純粋無垢な「君」への愛を歌う少年は 処女を抱きたがるおっさんへ滑らかに移行する

最近気付いた、全てのおっさんは少年だったんだ。若けりゃいいと思って許してると、あいつらすぐに、微妙に金とプライドと脂肪を蓄えた臭い生き物に転生しちまうんだ。
 
少年性全開の、つまり私の大好物の歌詞を書く年下の男の子に、
この歌、すっごくすっごくいいんだけどさあ、なんかある時ふっと『ストーカーの歌っぽい』って思っちゃって、そしたらそうとしか聴けなくなっちゃったんだよね」って言ったら、あっさり、
「そうだよ」
と。
なんだよ分かってやってたんかい、純粋無垢な「君」押し付けフォーマット。
 
だいたい若い男の子が書いた曲に「君」が出てくると、頭に何も入っていない純粋無垢で白いワンピース着て浜辺か草原に佇んでる色白黒髪の女の子が浮かぶものだ。
 
そんでもってこの「君」というのに「僕」が片想いしてる(両想いかもしれないが、とにかくこの愛の対象である「君」は頭の中に何も入ってないノータリン感があるので「愛し返す」という行為さえしなそうだ)(というわけでおおむね片想い)という設定になってるのだが、
 
片想いゆえの押しつけがましさが全開、うっとおしい「君に伝えたい」「君に見せてあげたい」「君は知らないよね」あるいは「君はこんなこと知らないでほしい」、そして「君のこともっと知りたい」のオンパレードになっており、そりゃもう処女抱きたがるおっさんまっしぐら、と言わずとも若い女子にやたら説教したがるおっさん紙一重なのだ。
 
冒頭の彼は言った、
「そもそも会話の中で使わない言い回しは、怪しい。嘘を含んでいる可能性が高い」。
確かに、実生活で『君』とか言わないよね。あと『〜のさ』とか。
「歌詞の中では、むしろ実名を出した方がいいと思ってる、このyoutube冒頭一曲目とか」
なるほどな。
 
実名を出せないから「君」を使用している歌詞というもの相当にあると思うけど、まあとにかく、彼が純粋無垢な「君」フォーマットを無自覚に使用しているわけではないと知って、なんだかホッとした。こいつは、処女厨のおっさんにはならなそうだぜ。
 
最近の彼は、「ボーイミーツガールの全否定だよねwwww」とのたまいながら、「女から! 借りた金は! 返さなくて! いー!」と連呼する曲を作っておる。破壊と創造、セルフレイプは製作者の宿命。
 
 
蛇足
「少年性て何」って聞かれそうなのでざっくり書いておくと、

・ここではないどこかに行きたい
・今の自分よりもっとでかい自分になりたい
・止まるくらいなら死んでやる
・友情に熱く、一人称がすぐ「俺たち」
・本当のことを知りたがる ゆえに大人の嘘や辻褄合わせに極端に反抗
 
などが、私の言ってる「少年性」です。今書いてて思ったけど、「ここではないどこかに行きたい」けれど、一緒に行くのは少年同士。
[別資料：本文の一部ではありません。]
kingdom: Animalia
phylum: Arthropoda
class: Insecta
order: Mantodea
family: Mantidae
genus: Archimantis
少女を連れてく気なんて無いわけで、だから少年の恋に深みは無い(少女と分かり合う気が無い)。「君」フォーマットが空虚なのは当然だなあと思いました。
 
しかし、
女には追随できない「少年性」の歌も、女に支持される。
男には追随できない「少女性」の歌も、男に支持される。
 
私はSuiseiNoboAzが好きだし、彼は大森靖子が好きだ。
 
意味不明は最高に尊いし、たとえ処女厨のおっさんと紙一重と気付いても、私は少年性の歌が大好きなのだった。